It starts with a line on a map.
That line circled in yellow highlighter indicates a public right of way still listed as current. It looks like any other road on the map. Any explorer of rural New England knows that the truth on the ground may look quite different.
Looking for an alternate route home after a tiring week, I examined a topographic map of the area around Stoddard Road, which had been my woodsy escape route through North Wolfeboro. Lately, cyclists had reported some bad dog incidents on Stoddard. Some dog owners have a way of relying on the public to train their unruly mutts for them. Cyclists often bear the brunt of this because we're not locked safely in an armored vehicle. I was in no mood to grind my way up Stoddard's considerable climbs only to have to deal with aggressive dogs as I wobbled over the crest.
I knew that Bickford Road goes to Haines Hill Road. It arrives there with a different name. The contours on the topographic map indicated that it comes into Haines Hill at the bottom of a tough climb that eventually leads to the same four-way intersection in North Wolfeboro that Stoddard Road enters. The contours also showed that the discontinued section of Bickford Road runs up a valley between the height of Stoddard Road and the rise of Haines Hill. It looked like a very agreeable gradient. Interesting that the two tougher roads have survived to the modern day while the easier one has fallen into disuse.
Typically I reach the Stoddard Road area by riding out the Cotton Valley Trail. Despite its many shortcomings, the Cotton Valley Trail follows a very convenient line. It is certainly free of motor vehicle traffic except if you encounter one of the rail cars for which the rails were left in place. These encounters are fairly rare.

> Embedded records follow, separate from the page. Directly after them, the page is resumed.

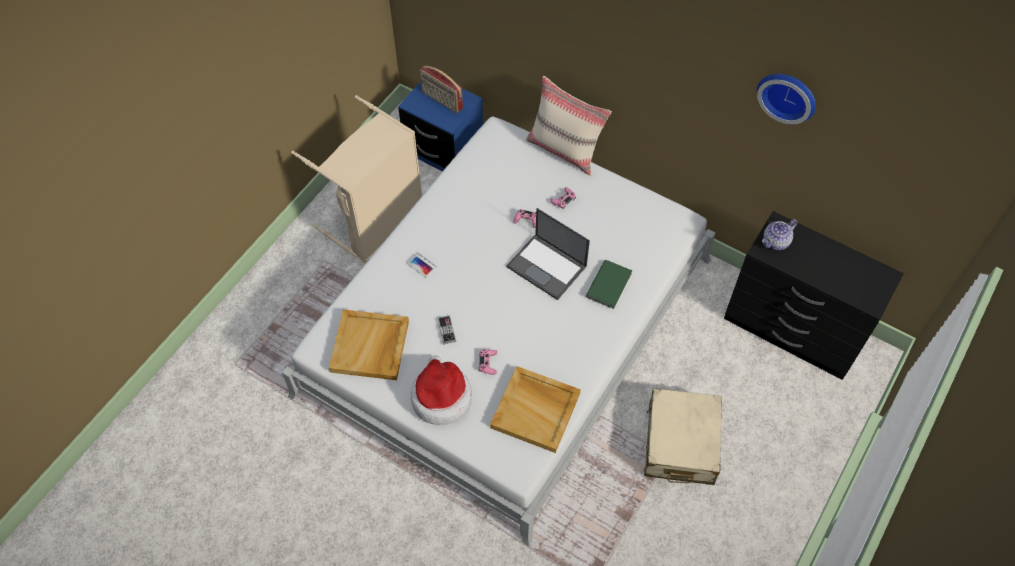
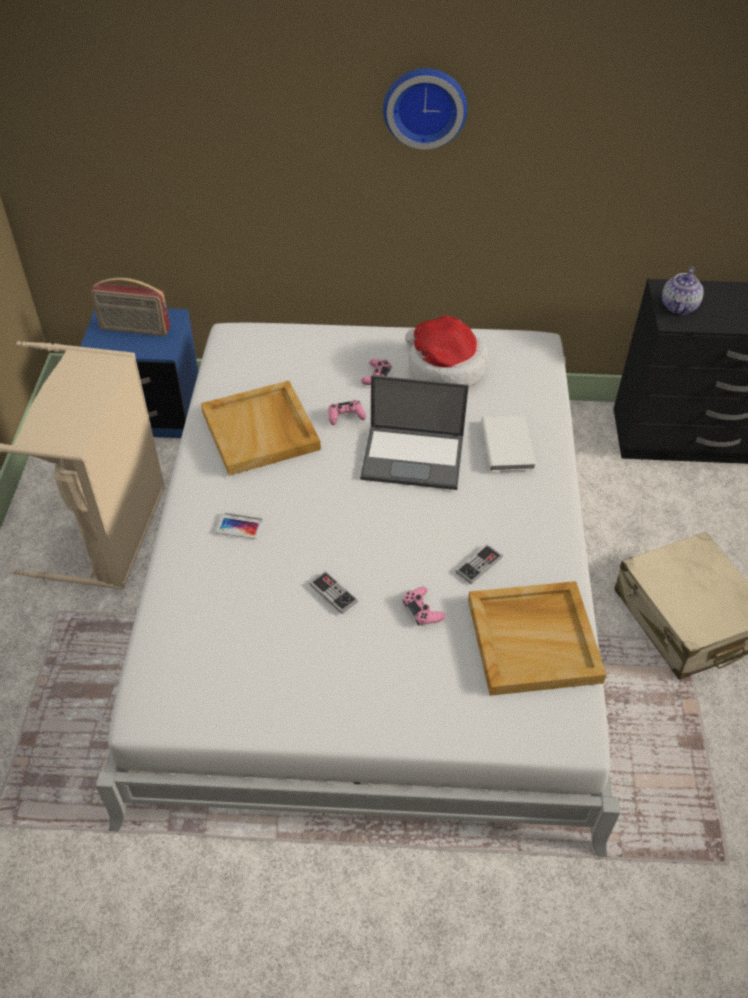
camera: 30 degrees left, 10 degrees down
(370, 347) = (233, 669): beige tray -> beige tray (261, 431)
(441, 397) = (388, 687): hat -> hat (444, 367)
(537, 352) = (478, 565): none -> game controller
(565, 150) = (336, 324): beige pillow -> none
(610, 285) = (509, 444): green book -> white book
(788, 95) = (657, 74): wall clock -> wall clock (425, 106)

Bickford Road began with a milder climb than the first one on Stoddard. That brought me to a beautiful little valley with a wetland in it, surrounded by the hills I would not be climbing.
Sometimes when a road changes names you will find a sign indicating the change, even if there is no obvious intersection or direction change. I hoped such a sign might nail down for sure which set of ruts I should follow into the woods to come out where I expected to on Stoddard, where I'd passed the other end of the old road many times. I knew it would be pretty rough, but that's why I bought the Cross Check. Lately I'd stuck mostly to pavement, but that was more a matter of scheduling than a formal decision to give up absurd bushwhacks as a whole.
There was no sign when I reached the turn. It had to be the right one. The ruts were overgrown with encroaching growth and had obviously channeled some pretty healthy streams of water during the last big rainstorm. Immediately after I entered them I caught something under the thick grass and fell to the left. I yanked a foot out in time to prevent a full crash.
I was a few yards in when I decided to stop for a picture of the prospect.
A little further on I snapped this shot of emergent rocks.
I pressed on without taking pictures of the two fallen trees that made me dismount and carry, or of some of the more thickly jungled sections in which saplings, tree branches, shrubbery and grasses stroked various insect life all over me.
For all of its obstacles it delivered on the promise of very gradual climbing. If the surface had been smooth I would have felt almost guilty about how completely I was cheating the hills.
Before I reached the junction with Stoddard Road I saw the back of a farm house I'd only ever seen from the front. By that I could tell that I had almost reached the maintained road.
The ruts diverged as Bickford Road met Stoddard. The first shot shows the direction in which I continued.
The second shot shows the direction from which I had always come. It also shows the contrast between a Class V maintained road and a Class VI right of way.
A Class VI right of way is still retained for public use, but nothing is done to ease passage through it. Some of them manage to keep looking a lot like a road because so many people use them. Others disappear into stands of trees and the imagination of cartographers.
I plucked a tick off my leg and crushed it between my fingernails before continuing on the familiar route home to a thorough shower.